Document text.
#####

Crossing the Chasm & Gothic Cathedrals

Byron Davies davies@pobox.com
Sat, 21 Mar 1998 18:26:13 -0700


During the past year, while a partner and I were trying to start up a new
Lisp company, I gave a lot of thought to what might make Lisp "cross the
chasm" into the mainstream of computing.  My conclusion was, "It's the
apps, stupid", but we were too focused on the technology -- which we didn't
own -- to make use of the conclusion.

The notion of "crossing the chasm" came from Geoffrey Moore's book of that
title, which I recommend heartily.  The book is about taking a high-tech
product into the mainstream by paying attention to principles of technology
diffusion.  The basic idea is that adopters of a new technology form a bell
curve, with innovators and early adopters at one end, the mass market in
the middle, and late adopters at the other end.  The chasm that companies
fall into is between early adopters and the mass market: they've got a
product that the innovators (the "techies") and the early adopters have
fallen in love with, but they can't get a critical mass of customers to buy
the product.  The generic solution is to define a niche market for which
you develop a "whole product", and use this as a lever into the mainstream,
much as Apple did with desktop publishing.

#####

Data records.

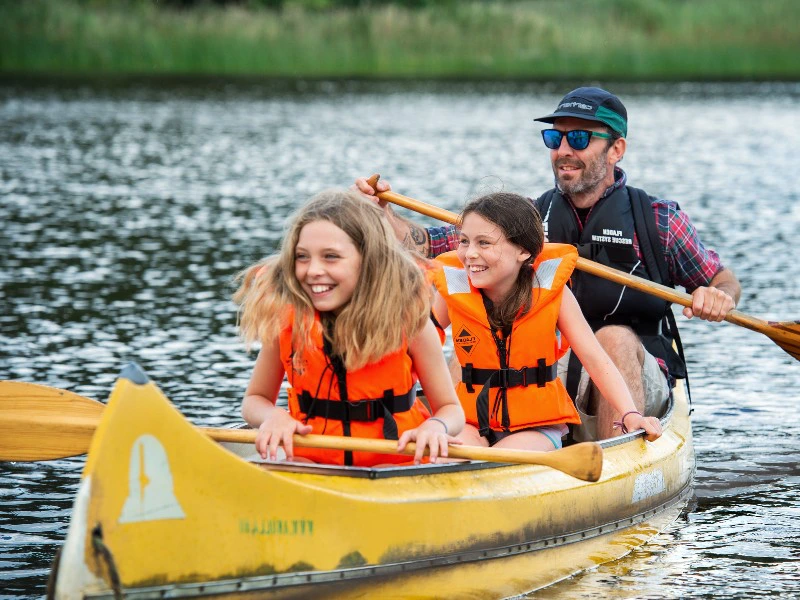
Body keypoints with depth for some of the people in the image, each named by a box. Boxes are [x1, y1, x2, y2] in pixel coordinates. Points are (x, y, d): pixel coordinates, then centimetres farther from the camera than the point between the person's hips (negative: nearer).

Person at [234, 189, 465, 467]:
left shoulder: (406, 318, -9)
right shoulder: (285, 319, -6)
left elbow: (450, 408, -1)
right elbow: (254, 399, 8)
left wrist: (435, 427, -26)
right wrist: (273, 416, -17)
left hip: (394, 463, -1)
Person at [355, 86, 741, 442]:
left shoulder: (659, 220, 5)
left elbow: (724, 280, 13)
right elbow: (426, 247, 7)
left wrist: (719, 297, -12)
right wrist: (382, 214, -12)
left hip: (640, 382, -2)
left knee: (616, 338, -35)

#####

The task.
Reproduce the post about crossing the chasm word for word, from its title line through the final sentence.

Result for this exercise.
Crossing the Chasm & Gothic Cathedrals

Byron Davies davies@pobox.com
Sat, 21 Mar 1998 18:26:13 -0700


During the past year, while a partner and I were trying to start up a new
Lisp company, I gave a lot of thought to what might make Lisp "cross the
chasm" into the mainstream of computing.  My conclusion was, "It's the
apps, stupid", but we were too focused on the technology -- which we didn't
own -- to make use of the conclusion.

The notion of "crossing the chasm" came from Geoffrey Moore's book of that
title, which I recommend heartily.  The book is about taking a high-tech
product into the mainstream by paying attention to principles of technology
diffusion.  The basic idea is that adopters of a new technology form a bell
curve, with innovators and early adopters at one end, the mass market in
the middle, and late adopters at the other end.  The chasm that companies
fall into is between early adopters and the mass market: they've got a
product that the innovators (the "techies") and the early adopters have
fallen in love with, but they can't get a critical mass of customers to buy
the product.  The generic solution is to define a niche market for which
you develop a "whole product", and use this as a lever into the mainstream,
much as Apple did with desktop publishing.